DEC 13 — The tabling of the Judicial Appointments Commission Bill 2008 in Parliament is a momentous event for what it implies.
For far too long, civil society's concerns about the state of the judiciary had gone unaddressed by the Government. It seemed that the acknowledgments this would require, and their implications, were too problematic for the Barisan Nasional to generate the political will this would require.
Consequently, rather than deal with the situation Malaysians were emphatically told instead that all was fine. In this, warnings from various quarters and mounting indications that the institution was in a tailspin went unheeded. The nature and extent of injury this has caused to the institution and our system of law is something that we may never fully recover from without radical steps.
The value of the Bill is chiefly in what it allows Malaysians to do: to move forward and to start looking at solutions.
Though the rhetoric from the Government since March 8 has been welcome, there had been neither tangible acknowledgment of the need for reform nor any concrete indications that steps were going to be taken. The tabling of the Bill has however changed that and we are now on far firmer ground to do what needs to be done. In the same vein, it is also noteworthy that in promoting the establishment of an appointments commission, the Government has also conceded that the way in which judges had been appointed in the past had compromised the independence of the Judiciary.

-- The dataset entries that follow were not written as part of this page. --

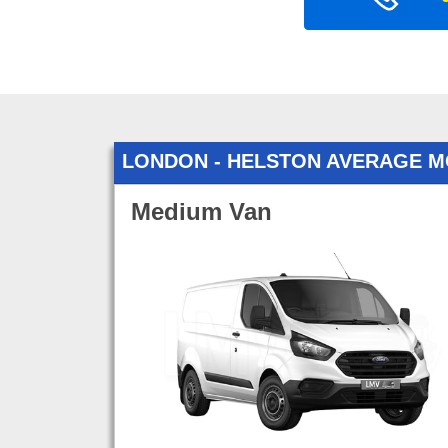
LONDON - HELSTON AVERAGE M
Medium Van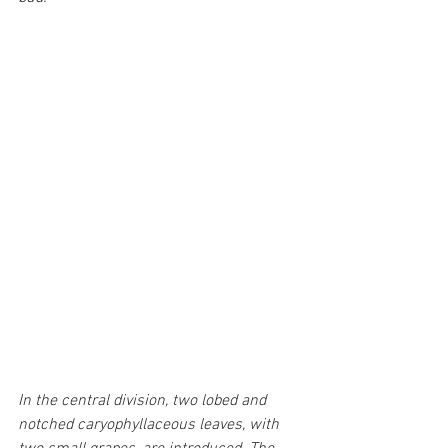
In the central division, two lobed and 
notched caryophyllaceous leaves, with 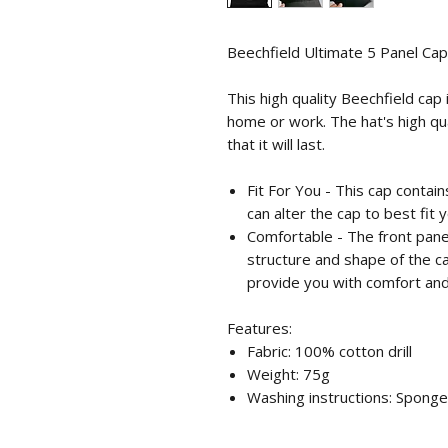
Beechfield Ultimate 5 Panel Cap
This high quality Beechfield cap
home or work. The hat's high qu
that it will last.
Fit For You - This cap contai
can alter the cap to best fit y
Comfortable - The front panel
structure and shape of the ca
provide you with comfort and 
Features:
Fabric: 100% cotton drill
Weight: 75g
Washing instructions: Sponge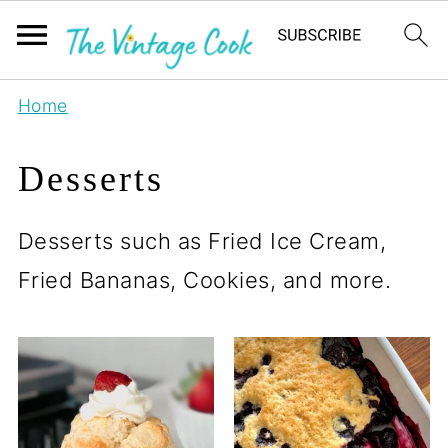
Home
Desserts
Desserts such as Fried Ice Cream,
Fried Bananas, Cookies, and more.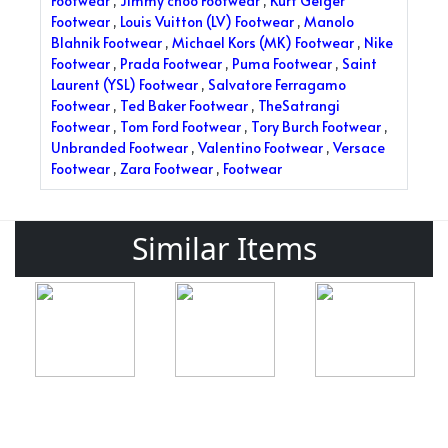
Footwear
,
Jimmy choo Footwear
,
Kurt Geiger
Footwear
,
Louis Vuitton (LV) Footwear
,
Manolo
Blahnik Footwear
,
Michael Kors (MK) Footwear
,
Nike
Footwear
,
Prada Footwear
,
Puma Footwear
,
Saint
Laurent (YSL) Footwear
,
Salvatore Ferragamo
Footwear
,
Ted Baker Footwear
,
TheSatrangi
Footwear
,
Tom Ford Footwear
,
Tory Burch Footwear
,
Unbranded Footwear
,
Valentino Footwear
,
Versace
Footwear
,
Zara Footwear
,
Footwear
Similar Items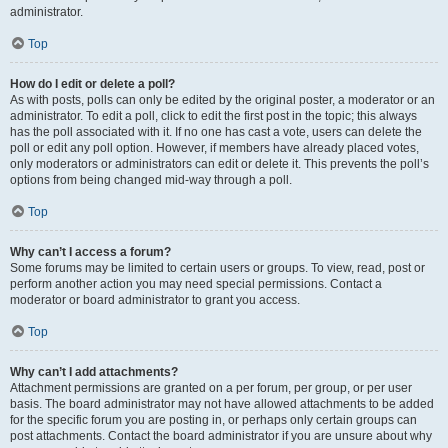
administrator.
Top
How do I edit or delete a poll?
As with posts, polls can only be edited by the original poster, a moderator or an
administrator. To edit a poll, click to edit the first post in the topic; this always
has the poll associated with it. If no one has cast a vote, users can delete the
poll or edit any poll option. However, if members have already placed votes,
only moderators or administrators can edit or delete it. This prevents the poll’s
options from being changed mid-way through a poll.
Top
Why can’t I access a forum?
Some forums may be limited to certain users or groups. To view, read, post or
perform another action you may need special permissions. Contact a
moderator or board administrator to grant you access.
Top
Why can’t I add attachments?
Attachment permissions are granted on a per forum, per group, or per user
basis. The board administrator may not have allowed attachments to be added
for the specific forum you are posting in, or perhaps only certain groups can
post attachments. Contact the board administrator if you are unsure about why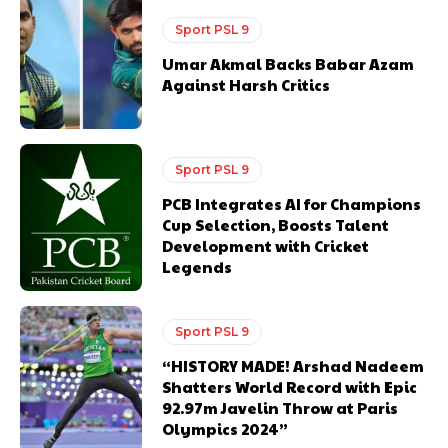
Sport PSL 9
Umar Akmal Backs Babar Azam
Against Harsh Critics
Sport PSL 9
PCB Integrates AI for Champions
Cup Selection, Boosts Talent
Development with Cricket
Legends
Sport PSL 9
“HISTORY MADE! Arshad Nadeem
Shatters World Record with Epic
92.97m Javelin Throw at Paris
Olympics 2024”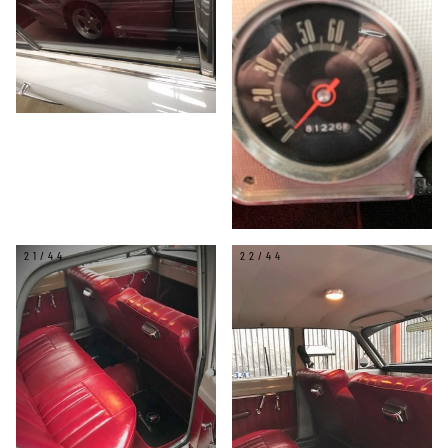
21/44
22/44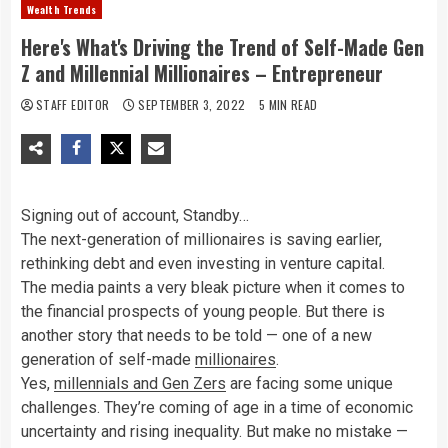
Wealth Trends
Here's What's Driving the Trend of Self-Made Gen
Z and Millennial Millionaires – Entrepreneur
STAFF EDITOR
SEPTEMBER 3, 2022
5 MIN READ
Signing out of account, Standby…
The next-generation of millionaires is saving earlier,
rethinking debt and even investing in venture capital.
The media paints a very bleak picture when it comes to
the financial prospects of young people. But there is
another story that needs to be told — one of a new
generation of self-made
millionaires
.
Yes,
millennials and Gen Zers
are facing some unique
challenges. They’re coming of age in a time of economic
uncertainty and rising inequality. But make no mistake —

The utility of the Bill must however be measured against its declared objectives. That the genesis of the Bill lies in the unfortunate events underlying the Lingam video inquiry cannot be ignored. These centred largely on the perceived absolute discretion of the Prime Minister to unilaterally determine the appointment and promotion of judges. I say perceived because there had been a time when the constitutional provision concerned had been understood to mean that the Prime Minister would defer to the choices of the leaders of the Judiciary whose advice would have been shaped through consultation with the leaders of the Bar. In this way, care had been taken to ensure that one person did not shape the Judiciary, even if that person was the Prime Minister. As the evidence that came to light during the Lingam video inquiry however showed, this had become the case over time.
In this context, for the proposed law to be effective it must substantially minimise, if not wholly extinguish, the risk of this reoccurring. In doing so, one would reasonably expect the Prime Minister's role to be circumscribed in such a way so as to impede autocratic decision making on his part.

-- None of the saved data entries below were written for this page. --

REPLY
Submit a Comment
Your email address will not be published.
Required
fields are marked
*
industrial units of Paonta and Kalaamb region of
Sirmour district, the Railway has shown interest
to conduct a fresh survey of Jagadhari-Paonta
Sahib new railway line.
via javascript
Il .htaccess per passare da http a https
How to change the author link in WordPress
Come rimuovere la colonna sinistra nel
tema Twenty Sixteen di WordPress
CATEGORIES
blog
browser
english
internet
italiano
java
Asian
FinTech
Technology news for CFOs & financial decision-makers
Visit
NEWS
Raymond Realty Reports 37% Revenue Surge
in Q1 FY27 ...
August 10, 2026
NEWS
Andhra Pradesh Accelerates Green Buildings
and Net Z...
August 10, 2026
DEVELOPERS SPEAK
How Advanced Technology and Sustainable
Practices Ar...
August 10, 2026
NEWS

Regrettably, the Bill does not achieve this and instead goes a long way to preserve the absolute discretion of the Prime Minister. It does this in several ways. Firstly, it is not clearly stated that the Prime Minister can only recommend for appointment those persons whose names have been put forward by the proposed JAC. This suggests that the Prime Minister is not bound to do so and can make his own recommendations.

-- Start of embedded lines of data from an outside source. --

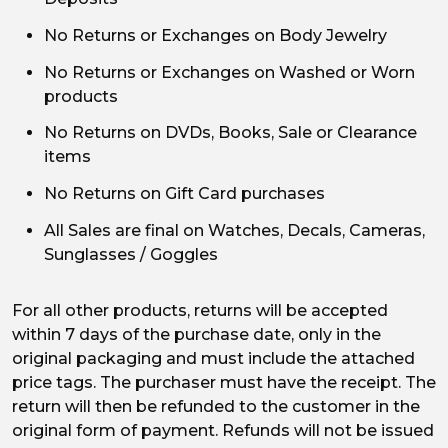
No Returns or Exchanges on Body Jewelry
No Returns or Exchanges on Washed or Worn
products
No Returns on DVDs, Books, Sale or Clearance
items
No Returns on Gift Card purchases
All Sales are final on Watches, Decals, Cameras,
Sunglasses / Goggles
For all other products, returns will be accepted
within 7 days of the purchase date, only in the
original packaging and must include the attached
price tags. The purchaser must have the receipt. The
return will then be refunded to the customer in the
original form of payment. Refunds will not be issued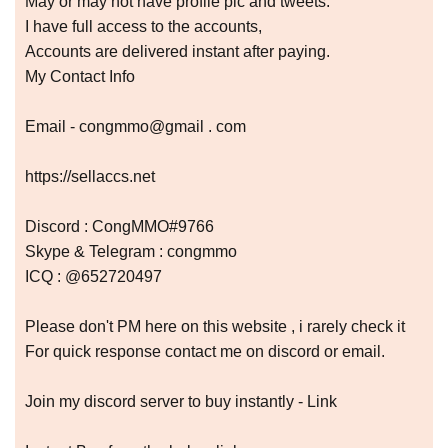
May or may not have profile pic and tweets.
I have full access to the accounts,
Accounts are delivered instant after paying.
My Contact Info
Email - congmmo@gmail . com
https://sellaccs.net
Discord : CongMMO#9766
Skype & Telegram : congmmo
ICQ : @652720497
Please don't PM here on this website , i rarely check it
For quick response contact me on discord or email.
Join my discord server to buy instantly - Link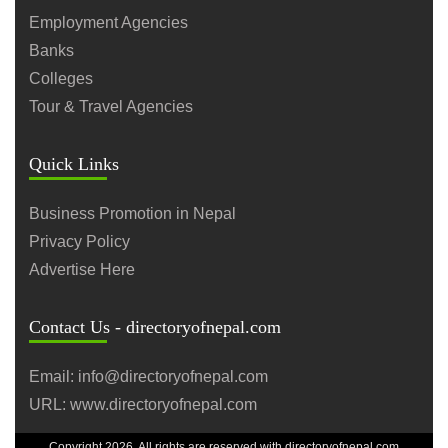
Employment Agencies
Banks
Colleges
Tour & Travel Agencies
Quick Links
Business Promotion in Nepal
Privacy Policy
Advertise Here
Contact Us - directoryofnepal.com
Email: info@directoryofnepal.com
URL: www.directoryofnepal.com
Copyright 2026. All rights are reserved with directoryofnepal.com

Secondly, the composition of the proposed JAC is worrying for not only involving the leaders of the judiciary who, as experience has shown us, are not entirely immune from being beholden to their appointing authority, but also a Federal Court justice who might suffer from the same sense of obligation as his or her peers. Four other individuals who are appointed and can be removed at the sole discretion of the Prime Minister complete the JAC. It is evident that this scheme will not inspire much confidence, given our history.
There are other aspects that are equally indicative of a concentration of power in the Prime Minister over the make-up and functions of the proposed JAC. This is worrying for they collectively undermine the stated aim of the exercise for promoting rather than minimising the role of the Prime Minister. The scheme of the Bill is not easily reconciled with the independence that the proposed JAC would require in order to function effectively.
There are some laudable aspects of the Bill. These include the creation of a duty on the Prime Minister to promote and protect the independence of the Judiciary as well as the characterisation of potential conflicts of interests on the part of members of the proposed JAC. These are however of no real value if the core of the Bill is not crystallised correctly.
As other more notable personalities have expressed, all indications point to a need for more comprehensive study and extensive debate. In attempting to give meaning to the independence of the Judiciary, a cornerstone of our system, we are defining an ideal. This is a process that allows for no compromises.
Malik Imtiaz Sarwar is the current president of the National Human Rights Society, a lawyer and a former treasurer of the Bar Council. He has been involved in many of the landmark constitutional cases of the last decade and is in the forefront of efforts aimed at promoting the Rule of Law.